DigiCert announced the mass revocation of SSL/TLS certificates affecting approximately 0.4% of domains validated from August 2019 to June 2024 due to a domain validation error. The issue involved the omission of an underscore in DNS CNAME records used for Domain Control Verification, risking potential domain and subdomain collisions. The problem originated from a system update in August 2019, which was not corrected until a recent review uncovered the error in July 2024. All impacted customers are required to log in to their DigiCert CertCentral account, generate a new Certificate Signing Request (CSR), and reissue their certificates within 24 hours. The company has installed safeguards including an enhanced random value generation process to prevent repeat incidents. Failure to reissue certificates promptly could result in connectivity loss for the impacted websites or applications. DigiCert remains in compliance with CABF standards, demanding immediate certificate revocation to heed security protocols.

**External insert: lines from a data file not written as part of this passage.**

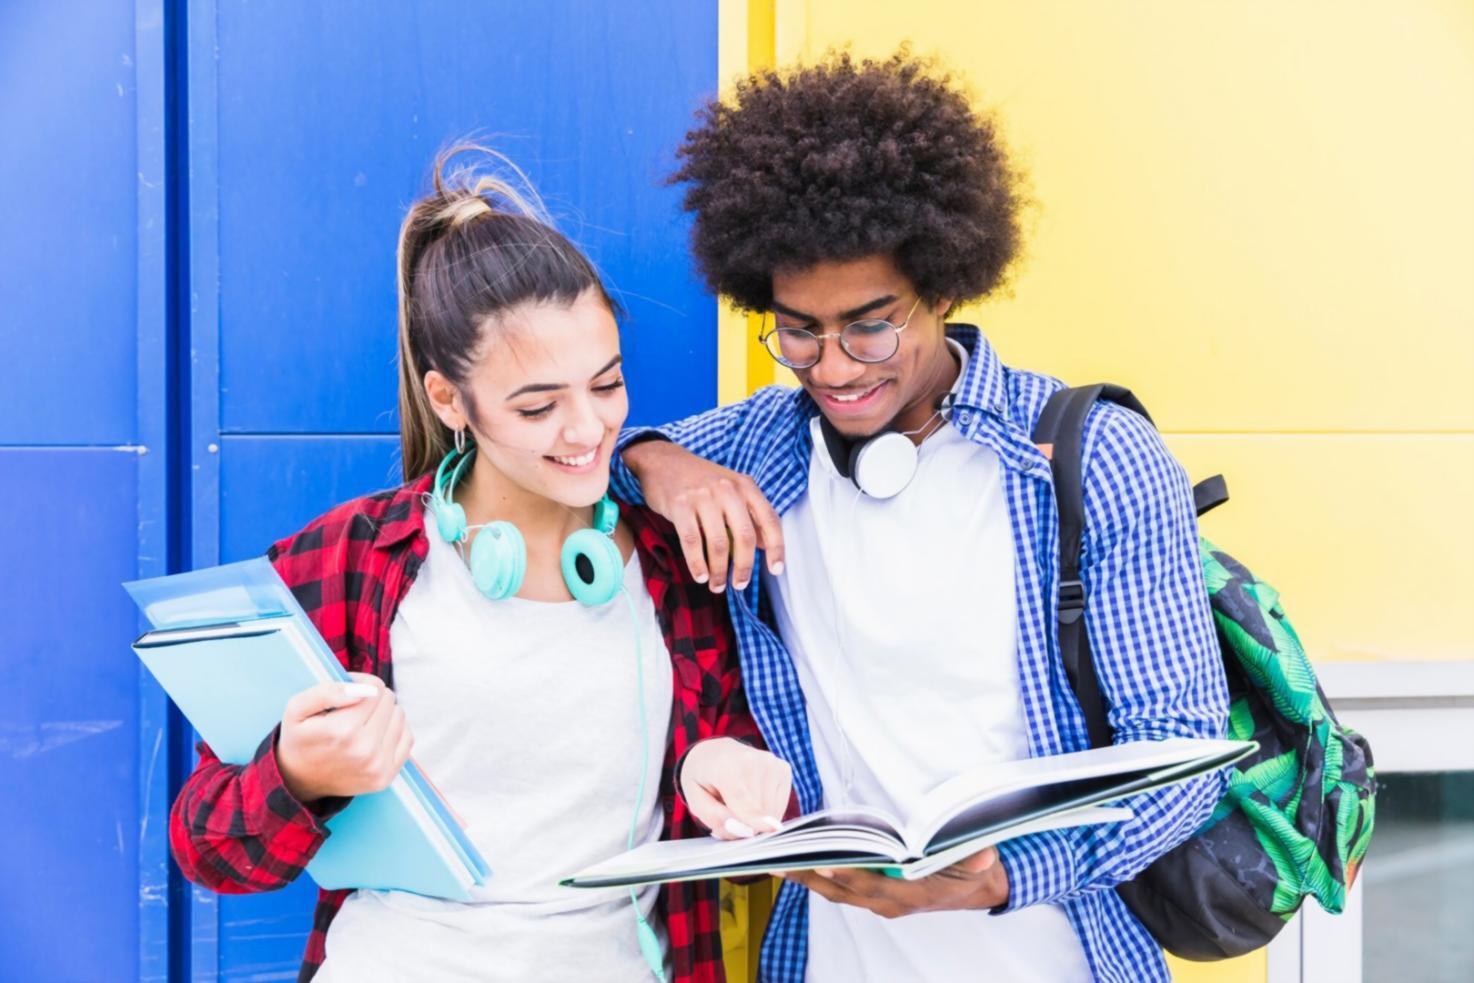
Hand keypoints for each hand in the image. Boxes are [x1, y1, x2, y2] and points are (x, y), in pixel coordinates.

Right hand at [276, 672, 413, 801]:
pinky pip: (407, 737)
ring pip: (400, 716)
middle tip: (353, 708)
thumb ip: (326, 692)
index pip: (375, 688)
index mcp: (343, 731)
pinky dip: (394, 731)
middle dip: (372, 698)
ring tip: (362, 722)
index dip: (361, 682)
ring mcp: (378, 766)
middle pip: (388, 700)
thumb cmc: (300, 738)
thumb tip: (363, 690)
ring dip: (383, 714)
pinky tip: (374, 736)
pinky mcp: (386, 777)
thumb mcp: (297, 708)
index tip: (348, 690)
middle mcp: (365, 750)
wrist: (298, 781)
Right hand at [623, 439, 783, 592]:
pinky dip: (697, 564)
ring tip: (717, 584)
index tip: (776, 569)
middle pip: (744, 537)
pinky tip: (700, 575)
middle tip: (740, 584)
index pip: (769, 520)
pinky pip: (692, 542)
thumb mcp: (731, 489)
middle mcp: (728, 489)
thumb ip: (749, 514)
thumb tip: (764, 544)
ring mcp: (703, 497)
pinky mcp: (680, 505)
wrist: (663, 461)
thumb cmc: (700, 479)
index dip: (776, 548)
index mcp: (745, 486)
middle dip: (743, 567)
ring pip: (718, 544)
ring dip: (718, 571)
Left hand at [680, 738, 791, 838]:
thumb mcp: (696, 800)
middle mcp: (751, 759)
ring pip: (771, 810)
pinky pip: (779, 806)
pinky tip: (753, 798)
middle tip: (728, 813)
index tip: (769, 829)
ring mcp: (771, 763)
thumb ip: (716, 817)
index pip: (741, 796)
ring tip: (739, 802)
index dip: (753, 817)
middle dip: (746, 823)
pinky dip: (767, 811)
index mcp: (724, 765)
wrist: (716, 752)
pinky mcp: (783, 769)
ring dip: (757, 818)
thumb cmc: (705, 779)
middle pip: (758, 809)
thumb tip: (748, 831)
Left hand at [783, 847, 1008, 916]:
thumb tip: (983, 852)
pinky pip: (839, 887)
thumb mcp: (979, 862)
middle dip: (808, 876)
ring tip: (774, 860)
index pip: (870, 885)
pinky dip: (817, 875)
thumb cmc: (972, 870)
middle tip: (776, 860)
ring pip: (834, 891)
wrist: (976, 887)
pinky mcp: (874, 895)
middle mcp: (888, 902)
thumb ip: (976, 858)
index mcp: (908, 894)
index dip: (847, 875)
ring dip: (805, 877)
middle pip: (840, 890)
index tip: (822, 862)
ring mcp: (879, 901)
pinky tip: (797, 860)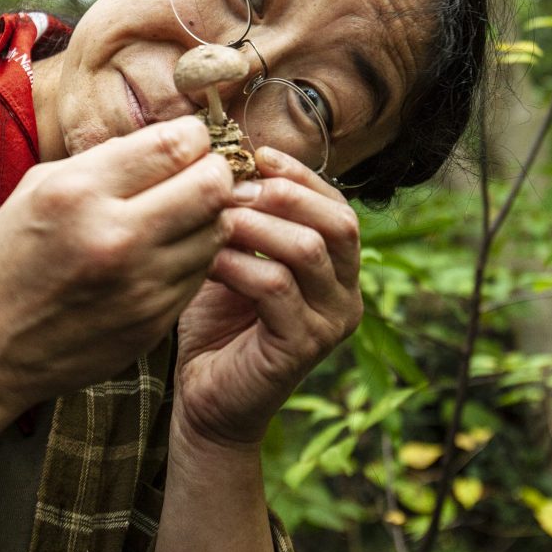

EvilProxy, dubbed the "LockBit of phishing," operates as phishing-as-a-service (PhaaS), facilitating massive monthly phishing attacks utilizing legitimate services like Cloudflare. Utilized by hackers with minimal technical skills, EvilProxy aids in credential theft, ransomware attacks, and business email compromise through seemingly legitimate phishing links. Sold on dark-web marketplaces, the service includes customer support and tutorial videos on setup and disguise of phishing campaigns. Proofpoint reports approximately one million threats monthly from EvilProxy, with recent campaigns significantly leveraging Cloudflare services to bypass automated detection systems. TA4903 and TA577, notable threat actors, have recently adopted EvilProxy, with attacks targeted primarily at high-ranking business executives to steal sensitive access credentials and perpetrate further malicious activities. Proofpoint's data shows that 73% of organizations subjected to BEC attacks followed a successful phishing attempt, with 32% leading to ransomware infections. The upward trend in EvilProxy usage underscores the importance of deploying phishing-resistant MFA solutions, enhancing cloud security measures, and conducting persistent user education on phishing threats.

Organizations must measure the effectiveness of cybersecurity investments, particularly password policies. Password policies should align with broader cybersecurity KPIs to accurately gauge impact and adjust strategies. Metrics for success include compliance with standards like NIST, reduction of weak passwords, and checks for compromised passwords. Tracking KPIs such as the rate of password resets and MFA adoption provide insights into system vulnerabilities and user behavior. Regular auditing with tools such as Specops Password Auditor helps detect and address security gaps in real time. High priority is given to the security of privileged accounts through specific KPIs related to privilege management. Effective MFA implementation is crucial, measured by adoption rates, authentication success, and the ability to prevent bypass attempts. The article underscores the importance of proactive security management to prevent data breaches and unauthorized access.